My students proved that no Bob is equilateral.

I would like to repeat that.

My students proved that a Bob cannot be equilateral.

I have never before been able to say that my future elementary teachers proved something. I could say before that they followed a proof I presented. Or that they produced a proof that closely mirrored one they had seen. But never that they proved something. This group did.

Their argument was based on parallel sides in a Bob-how there are two sets of three sides, and that the lengths of two sides in a set add to the length of the third. If a Bob were equilateral, one of these sides would be of length zero, which means it’s not a hexagon and so not a Bob. QED. I have spared the reader some details.

Behold the hierarchy of hexagons:

After this, the hierarchy of quadrilaterals was a mostly trivial exercise. We built it in like 20 minutes and used it as practice for the skills we developed with the hexagons.

We marveled at the bizarre relationship between the definitions of quadrilaterals and their relationships. Why is a rhombus defined in  terms of its side lengths, while a parallelogram is not? This makes it hard to see why a rhombus is a special parallelogram. 

The question of the concavity of Mercedes was an open one for a couple of weeks. Then yesterday we got out the polystrips. Boom!

Not all Stacys are concave.

If we had more time, we would revise our hierarchy to incorporate this fact. But we have to move on to measurement.

Our work here is done.

Total time?
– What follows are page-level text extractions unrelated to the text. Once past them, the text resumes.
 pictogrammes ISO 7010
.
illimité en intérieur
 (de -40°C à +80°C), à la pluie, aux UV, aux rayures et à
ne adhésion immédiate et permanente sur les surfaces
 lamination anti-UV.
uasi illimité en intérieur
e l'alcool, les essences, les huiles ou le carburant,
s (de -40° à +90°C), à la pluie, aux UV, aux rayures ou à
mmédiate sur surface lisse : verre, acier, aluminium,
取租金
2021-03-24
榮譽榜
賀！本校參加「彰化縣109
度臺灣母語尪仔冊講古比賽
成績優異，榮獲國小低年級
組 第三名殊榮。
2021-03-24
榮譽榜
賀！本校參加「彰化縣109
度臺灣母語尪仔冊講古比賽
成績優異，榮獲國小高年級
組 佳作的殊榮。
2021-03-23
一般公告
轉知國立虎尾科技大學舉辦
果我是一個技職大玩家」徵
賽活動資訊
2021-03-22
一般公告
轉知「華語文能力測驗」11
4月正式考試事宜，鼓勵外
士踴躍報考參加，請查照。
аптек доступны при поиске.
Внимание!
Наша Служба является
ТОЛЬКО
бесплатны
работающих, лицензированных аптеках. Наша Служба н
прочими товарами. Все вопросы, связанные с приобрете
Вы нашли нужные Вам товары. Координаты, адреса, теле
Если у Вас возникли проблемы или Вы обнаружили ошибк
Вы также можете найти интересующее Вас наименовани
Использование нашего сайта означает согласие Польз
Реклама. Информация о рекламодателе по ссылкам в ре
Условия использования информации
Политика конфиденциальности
Five weeks.

Diagrams, week 6

This week, we were discussing definitions. In particular, we were trying to decide whether we needed to include the measures of the congruent angles in our definition of a rectangle, or whether simply stating that they are congruent would  be good enough.
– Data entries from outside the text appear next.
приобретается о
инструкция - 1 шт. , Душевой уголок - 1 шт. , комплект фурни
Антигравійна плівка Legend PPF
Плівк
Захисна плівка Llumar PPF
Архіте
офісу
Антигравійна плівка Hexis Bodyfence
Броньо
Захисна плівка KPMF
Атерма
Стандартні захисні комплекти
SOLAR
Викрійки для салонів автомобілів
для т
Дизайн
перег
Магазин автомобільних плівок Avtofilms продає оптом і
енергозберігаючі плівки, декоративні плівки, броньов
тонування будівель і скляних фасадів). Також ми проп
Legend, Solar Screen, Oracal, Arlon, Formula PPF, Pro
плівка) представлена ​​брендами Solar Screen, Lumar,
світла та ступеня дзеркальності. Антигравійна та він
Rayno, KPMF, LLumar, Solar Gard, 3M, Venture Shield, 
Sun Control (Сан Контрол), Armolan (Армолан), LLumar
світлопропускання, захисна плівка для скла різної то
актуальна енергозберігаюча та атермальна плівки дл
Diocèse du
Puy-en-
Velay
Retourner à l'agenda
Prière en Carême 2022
That is, can we define a rectangle as an equiangular quadrilateral? Or do we need to specify a quadrilateral with four 90° angles?

This led to discussion of whether it is possible for a quadrilateral to have all four of its angles obtuse.
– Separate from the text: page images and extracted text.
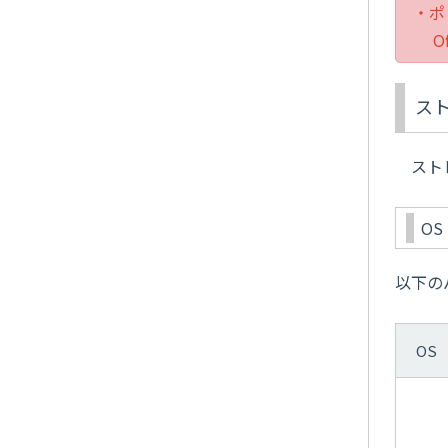
・ポ
Of
ス
ストレ
OS
以下の
OS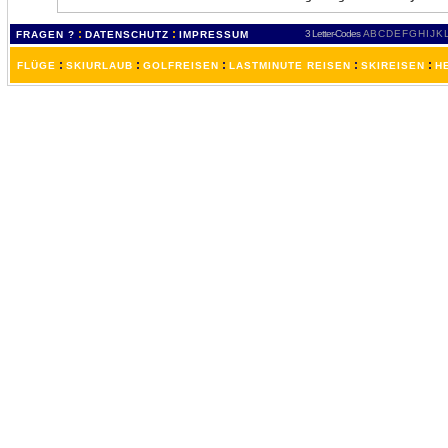
:
:
3 Letter-Codes
A
B
C
D
E
F
G
H
I
J
K
FRAGEN ?
DATENSCHUTZ
IMPRESSUM
:
:
:
:
:
FLÜGE
SKIURLAUB
GOLFREISEN
LASTMINUTE REISEN
SKIREISEN
H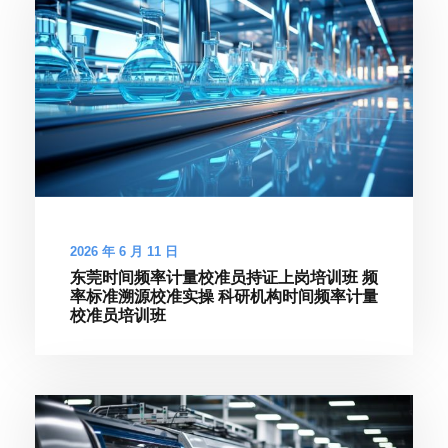
2026 年 6 月 11 日
东莞时间频率计量校准员持证上岗培训班 频
率标准溯源校准实操 科研机构时间频率计量
校准员培训班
One student argued “No”. She argued that a rhombus typically has two obtuse angles and two acute angles; if you try to make the acute ones obtuse, the obtuse ones become acute.

The class accepted that argument (much to my chagrin).

So I stepped in, saying that I wasn’t convinced. Specifically, I said:

You are arguing that a quadrilateral can’t have four obtuse angles by showing that a rhombus can have at most two right angles. But I don’t think that’s true of quadrilaterals in general. I think it may be possible for a quadrilateral to have three obtuse angles.

If that’s possible, then your argument doesn’t show what we all seem to think it shows. And maybe four obtuse angles is possible.

A few minutes later, a student produced the diagram above on the board. A quadrilateral with three obtuse angles. Furthermore, we all agreed that we could imagine tweaking things so that all three of these angles would be congruent.

What have we learned? That we still don’t know whether we need to state that the congruent angles in a rectangle are right.